Иннокентий Павлович в который уже раз не мог не подивиться мгновенной сметке и рекламной сноровке своего заместителя.
- Для начала пригласи его к нам, - как можно равнодушнее и небрежнее сказал он.
- В банк, сюда?! - возмутился тот. - Национального философа - в низменную бухгалтерскую, по сути, контору?! Ты сошел с ума, Кеша! Ты пригласишь его на обед тет-а-тет в лучший ресторан! Даже я там буду лишний, счетовод ничтожный! А следом - обед на тридцать-сорок кувертов для, один к одному, гигантов отечественной мысли и отцов демократии! Нет, уж это-то будет посильнее, чем "Фауст" Гете: Премия "Русского наследия"!.. Вот это будет всем анекдотам анекдот!
Прежде чем выйти за дверь кабинета, Абгарыч обернулся к боссу и сказал через плечо с обычной своей жизнерадостной усмешкой:
- Не такие уж мы, слава Богу, нынче рабы, да и они на господ уже не шибко тянут.
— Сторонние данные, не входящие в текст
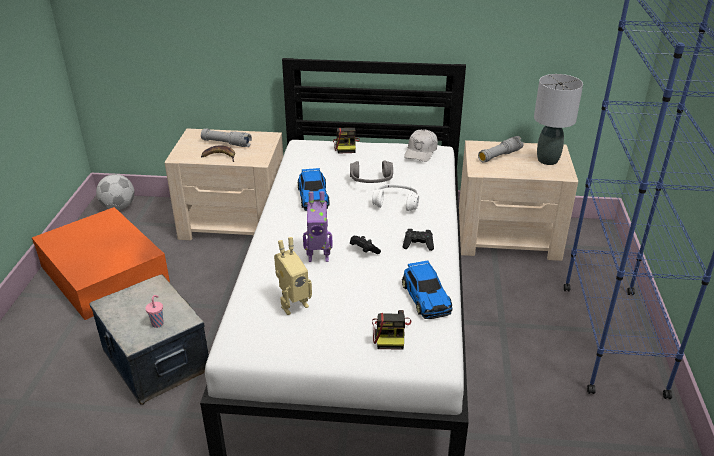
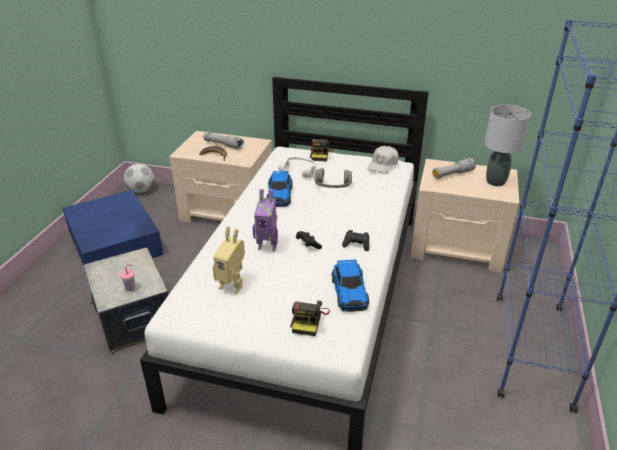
camera: 10 degrees right, 0 degrees up
orange storage box [32,207,170,320] -> blue storage box [62,190,163,265]
toy robot [274,237,312,315] -> toy robot turned 45 degrees clockwise [212,226,245,294]
white headphones [372,184,419,211] -> white headphones moved to [278,157,316,178]

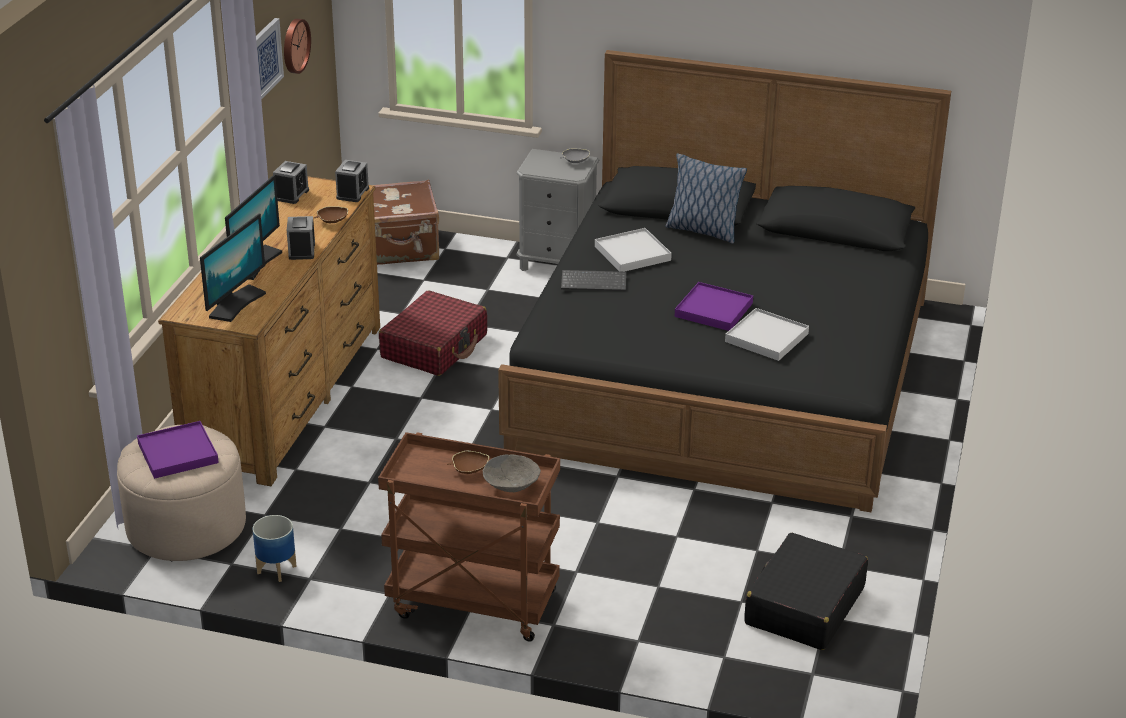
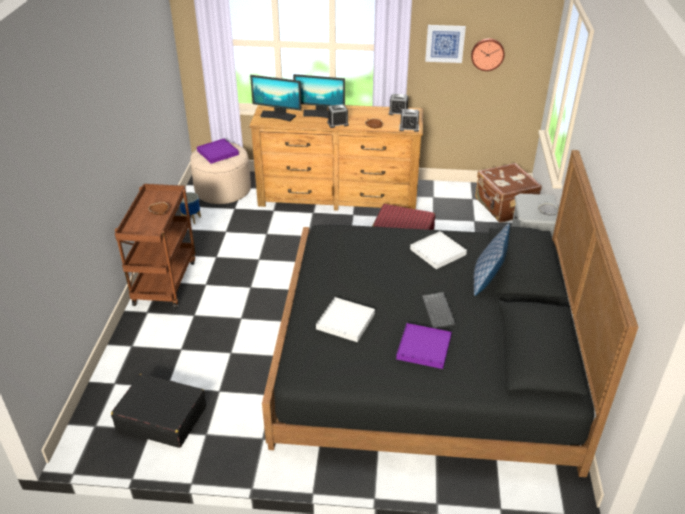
camera: 80 degrees right, 5 degrees up
grey bowl [483,454,541,492] -> none
keyboard [561,270,626,291] -> keyboard moved to [422,292,456,329]
purple tray [675,282,753,331] -> purple tray moved to [396,323,452,369]

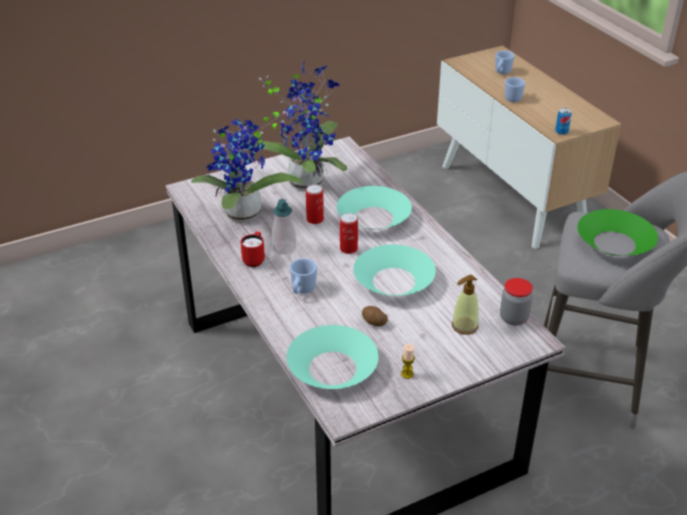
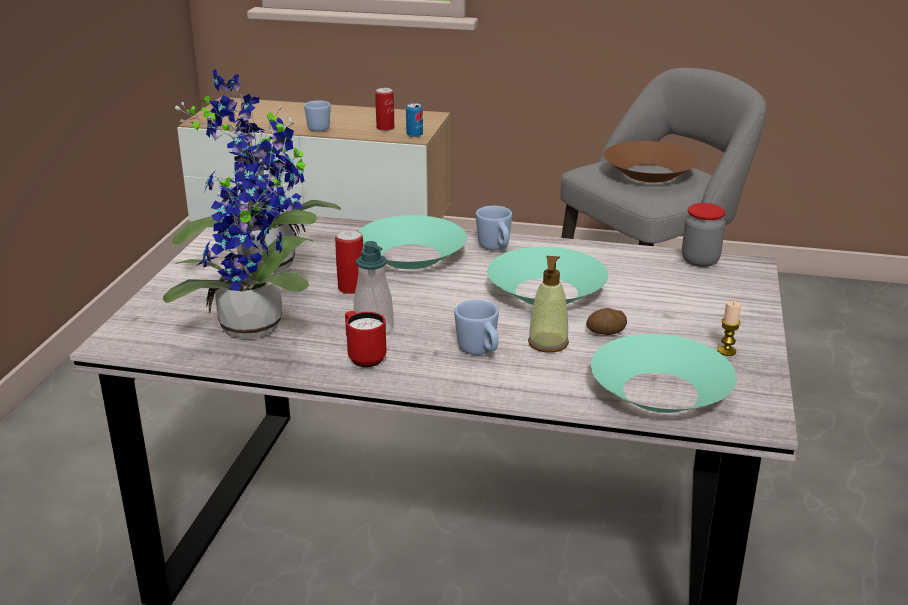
camera: 50 degrees left, 10 degrees down
can [340,213,358,254] -> can moved to [375,88,394,131]
soap dispenser [452,275,479,335] -> soap dispenser moved to [528,256,569,353]
blue mug [495,51,515,74] -> blue mug moved to [476,206,512,250]
green bowl [578,209,658,256] -> brown bowl [604,141,700,182]

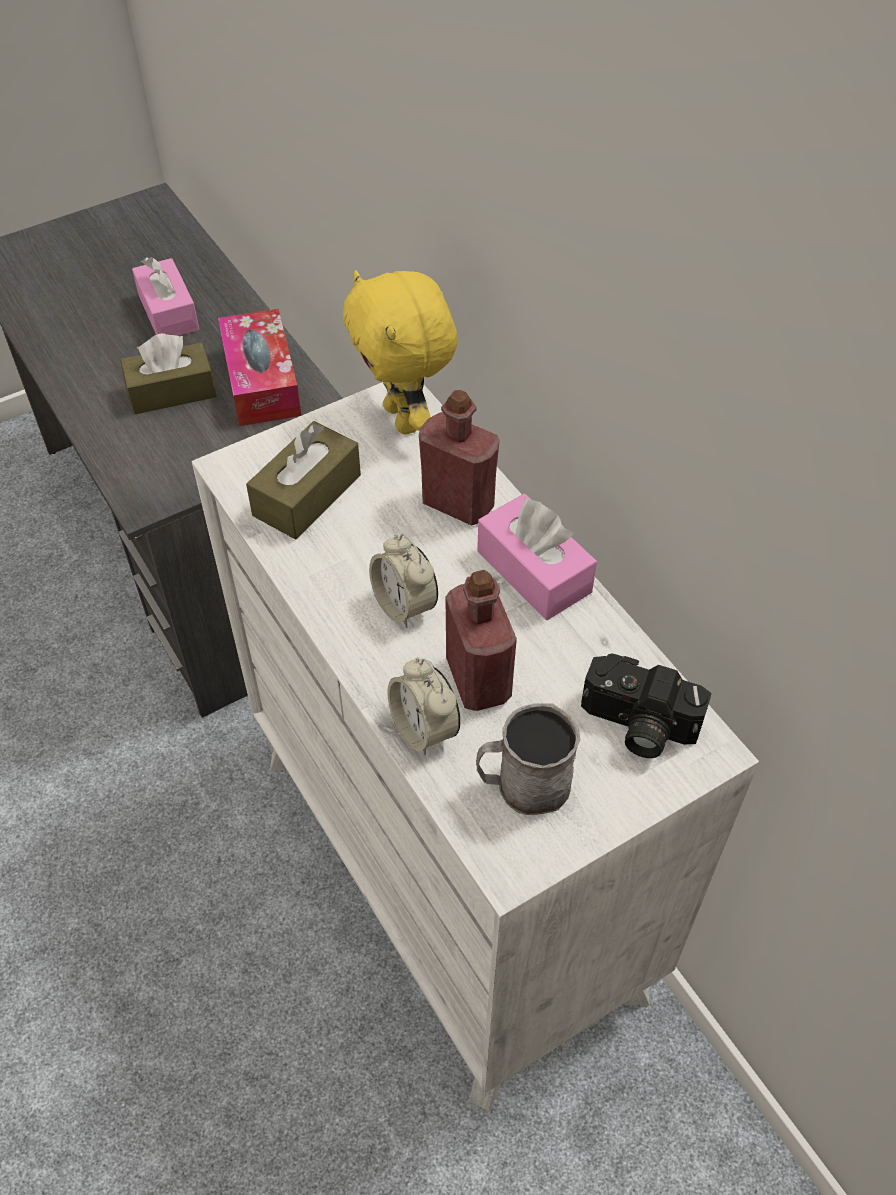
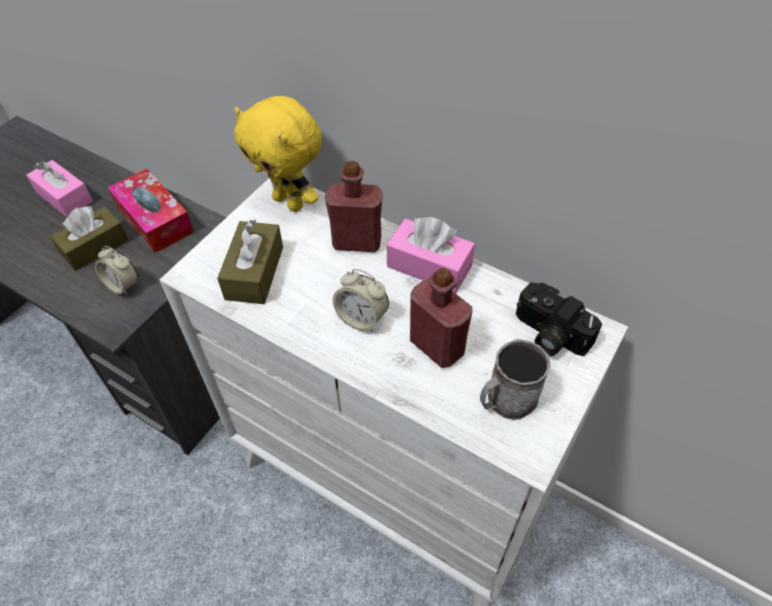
camera: 25 degrees left, 0 degrees up
alarm clock [387,657,460,756] -> alarm clock moved to [95,246,138,296]
camera [581,654,711,758] -> camera turned 45 degrees clockwise [516,282,602,356]

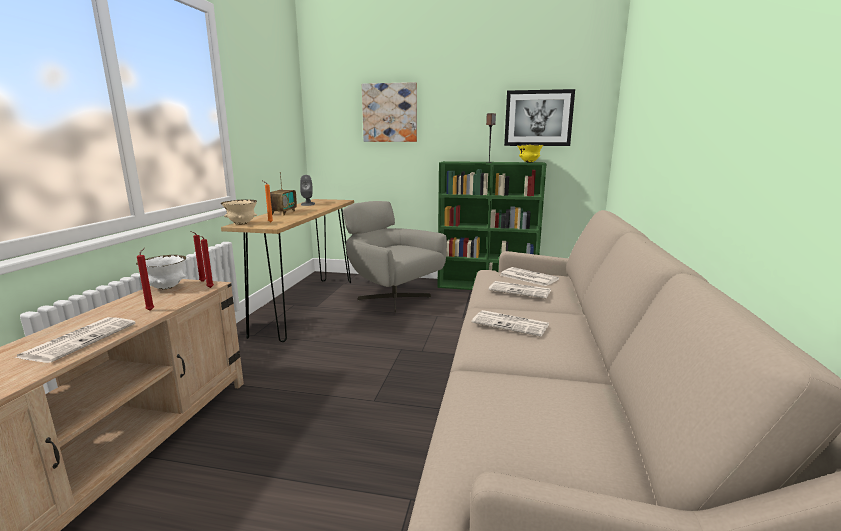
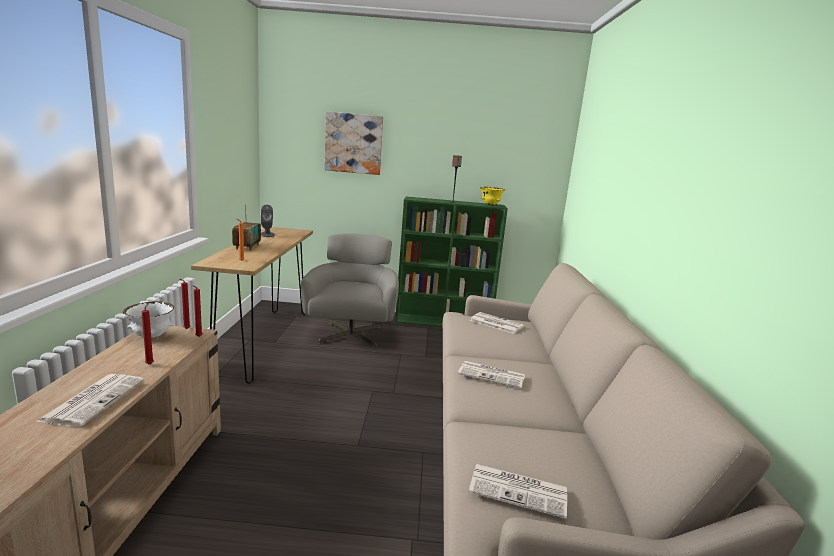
camera: 10 degrees left, 0 degrees up
beige bowl [221,199,257,224] -> none
grey armchair [343,201,447,313] -> grey armchair turned 60 degrees clockwise [301,233,399,348]
newspaper [488,281,551,298] -> newspaper moved to [469,464,567,519]
picture [504,89,575,146] -> none

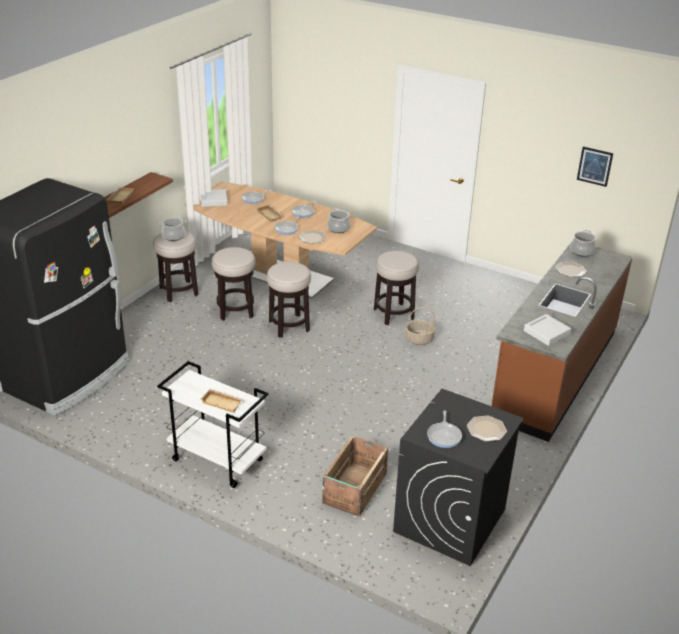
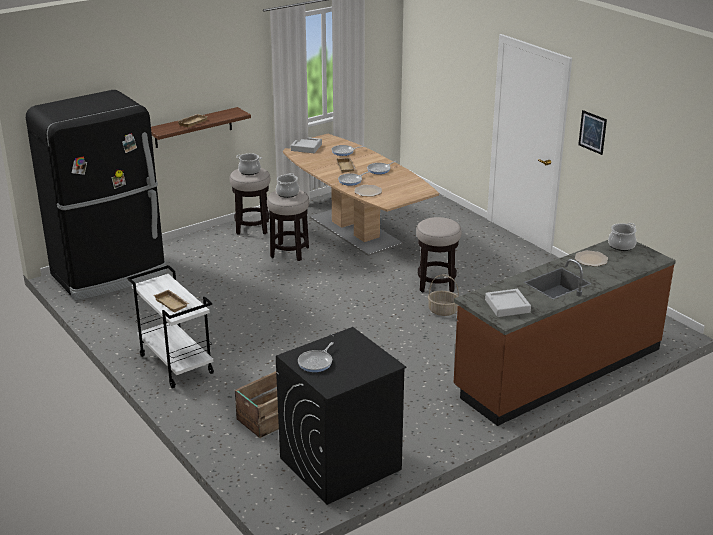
camera: 25 degrees right, 5 degrees down
stool [266,262,311,338] -> none
cooking pot [327,208,350,233] -> cooking pot moved to [276,173,299,198]
plate [467,415,507,442] -> none
picture [577,147,613,187] -> picture moved to [578,110,607,155]

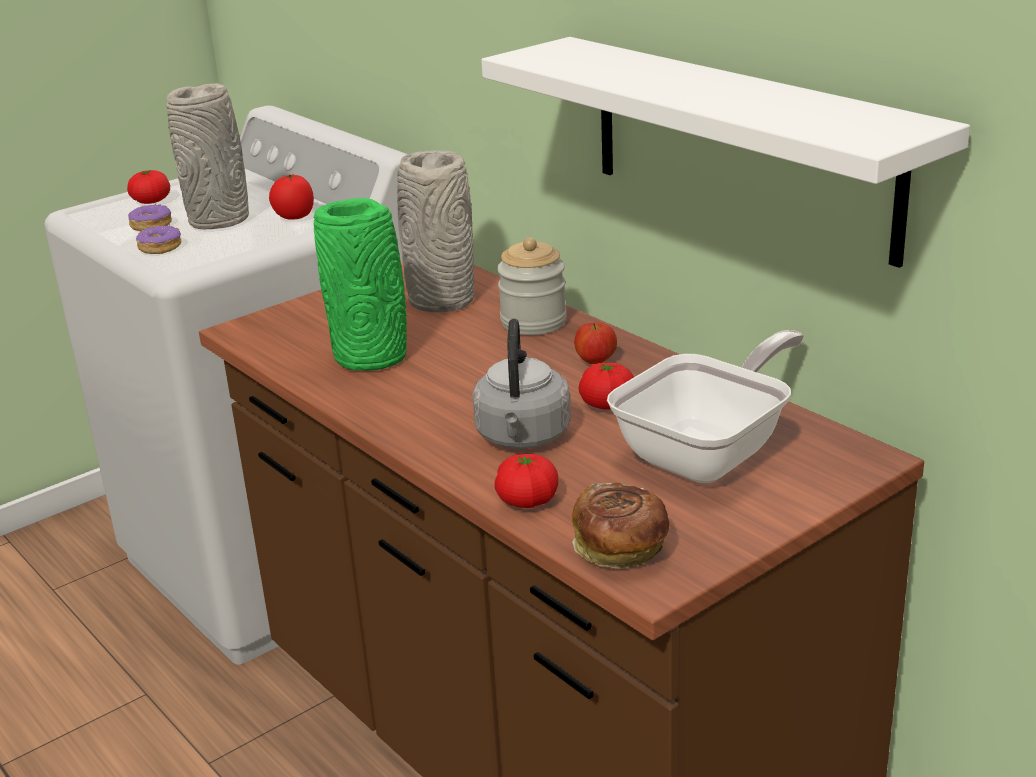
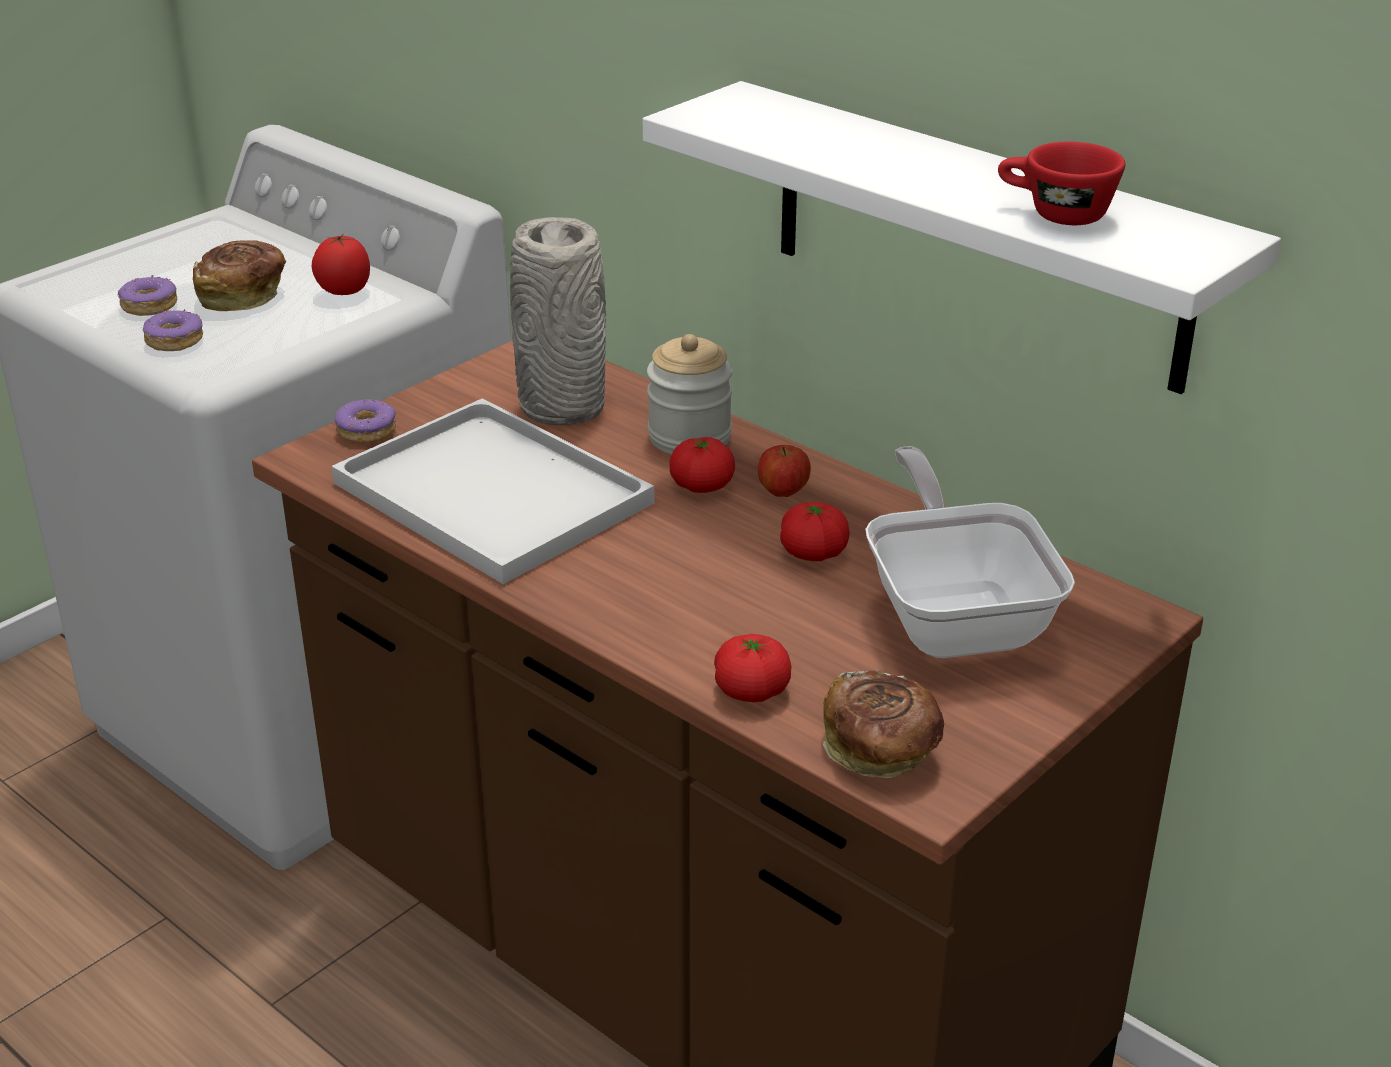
camera: 10 degrees left, 5 degrees up
tomato [127,170,170,204] -> tomato moved to [669,437,735,493]
grey vase [166,83,249,229] -> bread [193,240,286,311]
green vase [313,198,407,371] -> white tray [331,399,654,584]
grey kettle [472,319,571,449] -> none
frying pan [607,330,804,483] -> frying pan turned 45 degrees counterclockwise [865,446,1075,658]
none -> donut [335,399,396,443]
none -> red cup [998,142,1125,225]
А Иннокентий Павлович поймал себя на однажды уже пришедшей ему, да так и застрявшей в мозгу ржавым гвоздем мысли, что, раздайся вдруг звонок этого "инкогнито", прячущегося за ни о чем, казалось бы, не говорящим псевдонимом, и разразись напророченные Левоном Абгаровичем форс-мажорные обстоятельства, единственным местом не то что в Москве, но и во всем мире, где он мог бы укрыться от них, был бы все тот же лежащий в развалинах графский особняк…
А меньше чем через полгода состоялось вручение новорожденной премии первому лауреату, но, поскольку дом на Покровке продолжал пребывать в прежнем непрезентабельном состоянии, пришлось провести эту церемонию в Колонном зале - "тоже не слабо", как выразился Левон Абгарович, - как-никак, бывшее Дворянское собрание.
Но до этого Абгарыч настоял на том, чтобы Иннокентий Павлович пригласил Сухарева, дабы познакомиться и составить собственное о нем впечатление, пообедать вдвоем в "Метрополе".